The Column Store VIP paradox, lazy SAP HANA startup, and other tales
First of all, please accept my most humble apologies for not having written to you in ages… I’ve been awfully busy with N projects in parallel processing (including a short, and definitely deserved vacation), and to make things a bit dramatic, I’ve been having a kind of TBWIB (Temporary Blog Writing and Inspiration Block).
While getting ready for my next tour de force, I just stumbled upon a couple of quirky curiosities I’d like to share with you.
Probably you have heard, not for the first time, that one of the architecture VIPs in the SAP HANA saga is the famous, unmatched Column Store with its beautiful dictionary and index vectors, full of highly compressible integers.
Truth is, SAP HANA is not only about column storage and data compression, but also about on-the-fly data aggregation in-memory vs. old-fashioned materialized aggregation, about high performance engine optimization for calculations, and about taking advantage of high parallel processing capabilities, beyond pure load balancing for high user load.
All this only to start with…
SAP HANA is also about In-Memory computing (surprise, surprise) in the sense that it minimizes the transport of data among the different IT architecture layers, compared to traditional systems, where data needs to be transported from disk, to the application, to RAM, … and finally to the CPU cache, where all calculations ultimately take place (also for old-fashioned, traditional systems).
SAP HANA ignores the disk layer, except for backup and archiving operations.
Well, well, and what happens when you, dear administrator, happen to restart SAP HANA?
- Will everything get automatically loaded into main memory?
- Will only Column Store tables get loaded into main memory?
- Will only some queries get loaded into main memory?
- Will row store data remain confined to the chasms of disk storage?
The answer is… Jein.
During SAP HANA database startup (a restart may take about 10 minutes) some optimization takes place, in order to enable fast startup. Only essential data is loaded into memory directly, and this includes relevant query data, which may represent only a partial amount of table data (remember, “select * from” queries tend to be crappy… we need to be much more selective if we want to ensure high query performance).
During startup, the last savepoint must be restored and logs must be redone…
There is also a pre-load option for entire column store tables or individual columns, which allows you to mark important data containers for in-memory pre-load after startup.
What may sound a bit paradoxical (but is not), is that while column store data is “lazily” loaded into memory on demand during startup, row store data is fully loaded into memory during startup, and stays there.
By the way, dictionary tables (which are the mother of Column Store) are row store tables. This may sound a bit funny, but is quite logical, and allows us to, e.g. avoid chicken-and-eggy, infinite regressy issues.

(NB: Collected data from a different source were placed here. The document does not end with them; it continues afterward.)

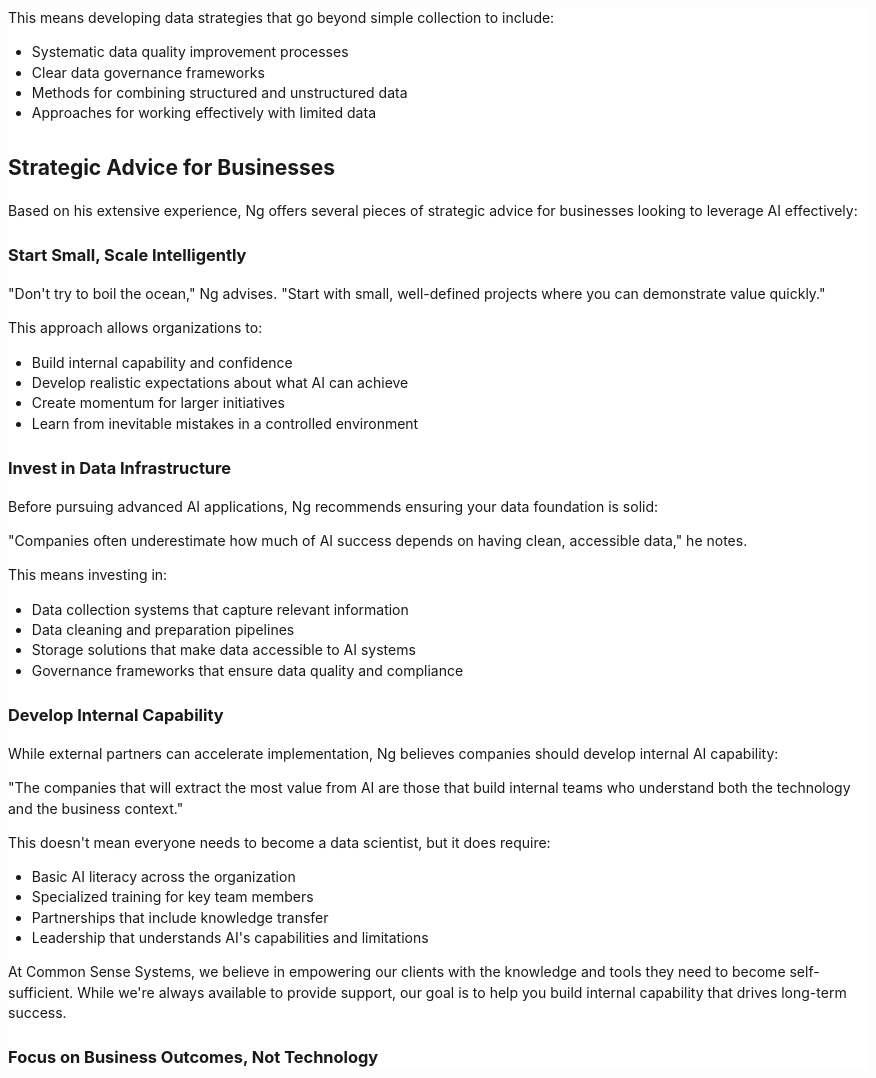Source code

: This means developing data strategies that go beyond simple collection to include:

- Systematic data quality improvement processes
- Clear data governance frameworks
- Methods for combining structured and unstructured data
- Approaches for working effectively with limited data

## Strategic Advice for Businesses

Based on his extensive experience, Ng offers several pieces of strategic advice for businesses looking to leverage AI effectively:

### Start Small, Scale Intelligently

"Don't try to boil the ocean," Ng advises. "Start with small, well-defined projects where you can demonstrate value quickly."

This approach allows organizations to:
- Build internal capability and confidence
- Develop realistic expectations about what AI can achieve
- Create momentum for larger initiatives
- Learn from inevitable mistakes in a controlled environment

### Invest in Data Infrastructure

Before pursuing advanced AI applications, Ng recommends ensuring your data foundation is solid:

"Companies often underestimate how much of AI success depends on having clean, accessible data," he notes.

This means investing in:
- Data collection systems that capture relevant information
- Data cleaning and preparation pipelines
- Storage solutions that make data accessible to AI systems
- Governance frameworks that ensure data quality and compliance

### Develop Internal Capability

While external partners can accelerate implementation, Ng believes companies should develop internal AI capability:

"The companies that will extract the most value from AI are those that build internal teams who understand both the technology and the business context."

This doesn't mean everyone needs to become a data scientist, but it does require:
- Basic AI literacy across the organization
- Specialized training for key team members
- Partnerships that include knowledge transfer
- Leadership that understands AI's capabilities and limitations

At Common Sense Systems, we believe in empowering our clients with the knowledge and tools they need to become self-sufficient. While we're always available to provide support, our goal is to help you build internal capability that drives long-term success.

### Focus on Business Outcomes, Not Technology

The startup phase is a slightly anomalous phase… Later on, after a shortly slower startup, everything will be in-memory business as usual.
As you can see, Column Store may be one of the VIPs in HANA town, but it has no monopoly on memory usage, and it could not work alone either way…
It is like in real life, and real business: Great achievements are always the result of several people’s ideas and work, beyond space-time limitations. In one way or the other we are working together not only with our teams and colleagues and friends, but also with our ancestors or with people we have never seen in our lives, but whom we may have felt, read or listened to.
Founder and Managing Director
Great article. Thanks
I am happy to hear that. Thanks, Chris.
Let's see if I can find similar dark stuff to write about soon. I'll try.